Reports from Human Rights Watch and Amnesty International indicate citizens have been tortured, raped and killed by soldiers from the Sudan People’s Liberation Army (SPLA) conducting the disarmament.
Victims described being beaten by soldiers and having their heads submerged in water to extract information about weapons. Others spoke of how soldiers looted their property and destroyed crops.
These brutal tactics are a key reason for the disarmament campaign's failure. Observers say the soldiers riled locals by disarming some communities of their weapons while not disarming others, creating a volatile imbalance of power, fuelling insecurity, and undermining any confidence in the government.
The officials clearly had their work cut out: Jonglei, where most citizens are shepherds, is awash with arms, which are used in conflicts and also in a spate of thefts, especially of livestock. Divisions between Dinka, Nuer and Murle communities are pronounced, and, exacerbating local tensions, all these groups are heavily armed, a legacy of decades of war.
Because of this insecurity, handing over weapons makes people feel vulnerable to attack. Careful explanation is needed to show how disarmament is needed to install long-term security and protect their children in the future.
‘South Sudan will need to tread carefully to restore wounded trust of the people in the government – and in each other.’But the forces’ aggressive approach, combined with a lack of accountability, weakened any trust in the rule of law. Human Rights Watch cited the Pibor County Commissioner as saying that in one instance there had been 14 cases of killings and serious injuries to civilians by disarmament forces but military authorities arrested suspects in only five cases.
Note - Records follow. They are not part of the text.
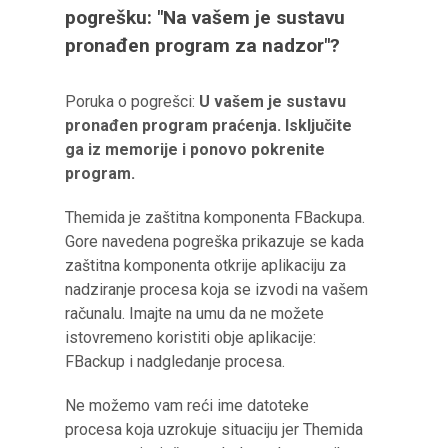
pogrešku: "Na vašem je sustavu
pronađen program za nadzor"?
Poruka o pogrešci:
U vašem je sustavu
pronađen program praćenja. Isključite
ga iz memorije i ponovo pokrenite
program.
Themida je zaštitna komponenta FBackupa.
Gore navedena pogreška prikazuje se kada
zaštitna komponenta otkrije aplikaciju za
nadziranje procesa koja se izvodi na vašem
računalu. Imajte na umu da ne možete
istovremeno koristiti obje aplikacije:
FBackup i nadgledanje procesa.
Ne možemo vam reći ime datoteke
procesa koja uzrokuje situaciju jer Themida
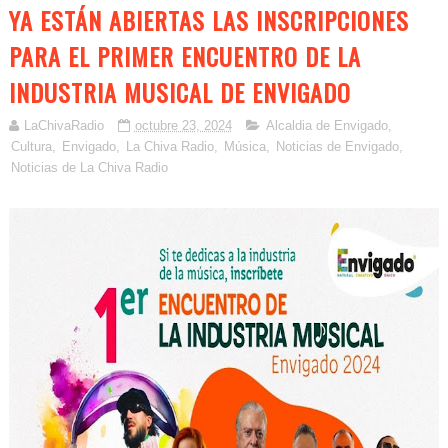
YA ESTÁN ABIERTAS LAS INSCRIPCIONES
PARA EL PRIMER ENCUENTRO DE LA
INDUSTRIA MUSICAL DE ENVIGADO
LaChivaRadio
octubre 23, 2024
Alcaldia de Envigado
,
Cultura
,
Envigado
,
La Chiva Radio
,
Música
,
Noticias de Envigado
,
Noticias de La Chiva Radio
For any disarmament programme to work, it has to be driven by confidence rather than fear. This is not the case in Jonglei. With all that has transpired, it is understandable that people have completely lost faith in the authorities’ ability to create a safe environment and ensure a fair disarmament process.
People of Jonglei State have had their confidence in the young nation badly soured by the botched disarmament campaign. It is obvious that they will continue to carry and use their arms.
Before attempting another disarmament campaign, South Sudan will need to tread carefully to restore wounded trust of the people in the government – and in each other. Only when that is achieved, can they even consider attempting civilian disarmament in Jonglei.